* [INSTRUCTIONS TO FOLLOW]:
The whole listing should be retyped exactly as it appears.

* [EXTRACTED DATA]:
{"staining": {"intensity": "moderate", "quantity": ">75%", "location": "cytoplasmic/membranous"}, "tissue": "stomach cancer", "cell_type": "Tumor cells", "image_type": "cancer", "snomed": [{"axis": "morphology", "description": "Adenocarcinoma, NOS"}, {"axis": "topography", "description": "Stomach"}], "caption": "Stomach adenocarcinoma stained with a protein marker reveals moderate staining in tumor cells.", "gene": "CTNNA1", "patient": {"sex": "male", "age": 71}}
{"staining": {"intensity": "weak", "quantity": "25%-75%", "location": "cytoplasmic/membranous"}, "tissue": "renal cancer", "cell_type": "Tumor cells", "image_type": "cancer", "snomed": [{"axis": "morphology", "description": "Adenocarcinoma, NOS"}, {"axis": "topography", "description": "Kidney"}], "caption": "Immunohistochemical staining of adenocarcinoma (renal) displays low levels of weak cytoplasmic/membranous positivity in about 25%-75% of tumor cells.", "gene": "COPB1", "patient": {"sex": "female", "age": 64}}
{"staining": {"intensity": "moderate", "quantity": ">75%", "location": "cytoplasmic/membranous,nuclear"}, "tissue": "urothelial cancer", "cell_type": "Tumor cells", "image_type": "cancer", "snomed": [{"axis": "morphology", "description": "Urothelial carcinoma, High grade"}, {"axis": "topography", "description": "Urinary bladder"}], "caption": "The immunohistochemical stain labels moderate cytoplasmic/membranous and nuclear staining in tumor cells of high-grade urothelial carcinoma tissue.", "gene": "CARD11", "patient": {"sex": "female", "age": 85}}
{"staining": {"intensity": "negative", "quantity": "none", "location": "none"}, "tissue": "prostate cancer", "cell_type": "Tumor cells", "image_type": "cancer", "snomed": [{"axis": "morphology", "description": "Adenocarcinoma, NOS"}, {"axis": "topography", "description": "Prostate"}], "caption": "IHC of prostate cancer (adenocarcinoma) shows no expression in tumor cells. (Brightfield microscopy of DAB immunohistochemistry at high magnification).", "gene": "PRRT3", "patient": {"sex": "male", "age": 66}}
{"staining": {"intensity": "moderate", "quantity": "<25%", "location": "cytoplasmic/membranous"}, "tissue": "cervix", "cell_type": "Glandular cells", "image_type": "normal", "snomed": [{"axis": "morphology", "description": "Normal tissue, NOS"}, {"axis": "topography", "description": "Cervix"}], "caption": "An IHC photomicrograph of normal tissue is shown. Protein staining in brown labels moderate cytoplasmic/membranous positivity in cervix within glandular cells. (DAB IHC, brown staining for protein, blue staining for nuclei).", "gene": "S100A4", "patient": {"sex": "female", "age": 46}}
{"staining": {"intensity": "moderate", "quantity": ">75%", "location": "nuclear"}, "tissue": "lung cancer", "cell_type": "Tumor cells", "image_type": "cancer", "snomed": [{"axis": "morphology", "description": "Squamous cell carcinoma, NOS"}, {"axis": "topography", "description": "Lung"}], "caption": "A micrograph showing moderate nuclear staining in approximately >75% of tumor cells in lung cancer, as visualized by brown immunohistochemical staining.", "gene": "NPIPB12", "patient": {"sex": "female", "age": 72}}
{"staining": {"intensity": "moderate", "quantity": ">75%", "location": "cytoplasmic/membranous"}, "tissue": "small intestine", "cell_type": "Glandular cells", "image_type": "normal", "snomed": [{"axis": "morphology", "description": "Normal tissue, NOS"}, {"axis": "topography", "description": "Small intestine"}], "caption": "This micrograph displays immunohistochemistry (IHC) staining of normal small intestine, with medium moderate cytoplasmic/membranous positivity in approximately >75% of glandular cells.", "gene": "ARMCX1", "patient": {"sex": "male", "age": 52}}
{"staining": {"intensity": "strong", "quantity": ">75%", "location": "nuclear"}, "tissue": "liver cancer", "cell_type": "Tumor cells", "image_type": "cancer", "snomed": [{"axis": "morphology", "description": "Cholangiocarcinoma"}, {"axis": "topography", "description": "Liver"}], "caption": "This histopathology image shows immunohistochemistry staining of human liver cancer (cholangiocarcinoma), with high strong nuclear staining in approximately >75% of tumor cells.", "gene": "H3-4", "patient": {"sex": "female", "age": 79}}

* [ANSWER FOR THIS EXERCISE]:
{"staining": {"intensity": "moderate", "quantity": ">75%", "location": "cytoplasmic/membranous"}, "tissue": "stomach cancer", "cell_type": "Tumor cells", "image_type": "cancer", "snomed": [{"axis": "morphology", "description": "Adenocarcinoma, NOS"}, {"axis": "topography", "description": "Stomach"}], "caption": "Stomach adenocarcinoma stained with a protein marker reveals moderate staining in tumor cells.", "gene": "CTNNA1", "patient": {"sex": "male", "age": 71}}
{"staining": {"intensity": "weak", "quantity": "25%-75%", "location": "cytoplasmic/membranous"}, "tissue": "renal cancer", "cell_type": "Tumor cells", "image_type": "cancer", "snomed": [{"axis": "morphology", "description": "Adenocarcinoma, NOS"}, {"axis": "topography", "description": "Kidney"}], "caption": "Immunohistochemical staining of adenocarcinoma (renal) displays low levels of weak cytoplasmic/membranous positivity in about 25%-75% of tumor cells.", "gene": "COPB1", "patient": {"sex": "female", "age": 64}}
{"staining": {"intensity": "moderate", "quantity": ">75%", "location": "cytoplasmic/membranous,nuclear"}, "tissue": "urothelial cancer", "cell_type": "Tumor cells", "image_type": "cancer", "snomed": [{"axis": "morphology", "description": "Urothelial carcinoma, High grade"}, {"axis": "topography", "description": "Urinary bladder"}], "caption": "The immunohistochemical stain labels moderate cytoplasmic/membranous and nuclear staining in tumor cells of high-grade urothelial carcinoma tissue.", "gene": "CARD11", "patient": {"sex": "female", "age": 85}}
{"staining": {"intensity": "negative", "quantity": "none", "location": "none"}, "tissue": "prostate cancer", "cell_type": "Tumor cells", "image_type": "cancer", "snomed": [{"axis": "morphology", "description": "Adenocarcinoma, NOS"}, {"axis": "topography", "description": "Prostate"}], "caption": "IHC of prostate cancer (adenocarcinoma) shows no expression in tumor cells. (Brightfield microscopy of DAB immunohistochemistry at high magnification).", "gene": "PRRT3", "patient": {"sex": "male", "age": 66}}
{"staining": {"intensity": "moderate", "quantity": "<25%", "location": "cytoplasmic/membranous"}, "tissue": "cervix", "cell_type": "Glandular cells", "image_type": "normal", "snomed": [{"axis": "morphology", "description": "Normal tissue, NOS"}, {"axis": "topography", "description": "Cervix"}], "caption": "An IHC photomicrograph of normal tissue is shown. Protein staining in brown labels moderate cytoplasmic/membranous positivity in cervix within glandular cells. (DAB IHC, brown staining for protein, blue staining for nuclei).", "gene": "S100A4", "patient": {"sex": "female", "age": 46}}
{"staining": {"intensity": "moderate", "quantity": ">75%", "location": "nuclear"}, "tissue": "lung cancer", "cell_type": "Tumor cells", "image_type": "cancer", "snomed": [{"axis": "morphology", "description": "Squamous cell carcinoma, NOS"}, {"axis": "topography", "description": "Lung"}], "caption": "A micrograph showing moderate nuclear staining in approximately >75% of tumor cells in lung cancer, as visualized by brown immunohistochemical staining.", "gene": "NPIPB12", "patient": {"sex": "female", "age": 72}}
{"staining": {"intensity": "moderate", "quantity": ">75%", "location": "cytoplasmic/membranous"}, "tissue": "small intestine", "cell_type": "Glandular cells", "image_type": "normal", "snomed": [{"axis": "morphology", "description": "Normal tissue, NOS"}, {"axis": "topography", "description": "Small intestine"}], "caption": "This micrograph displays immunohistochemistry (IHC) staining of normal small intestine, with medium moderate cytoplasmic/membranous positivity in approximately >75% of glandular cells.", "gene": "ARMCX1", "patient": {"sex": "male", "age": 52}}
{"staining": {"intensity": "strong", "quantity": ">75%", "location": "nuclear"}, "tissue": "liver cancer", "cell_type": "Tumor cells", "image_type": "cancer", "snomed": [{"axis": "morphology", "description": "Cholangiocarcinoma"}, {"axis": "topography", "description": "Liver"}], "caption": "This histopathology image shows immunohistochemistry staining of human liver cancer (cholangiocarcinoma), with high strong nuclear staining in approximately >75% of tumor cells.", "gene": "H3-4", "patient": {"sex": "female", "age": 79}}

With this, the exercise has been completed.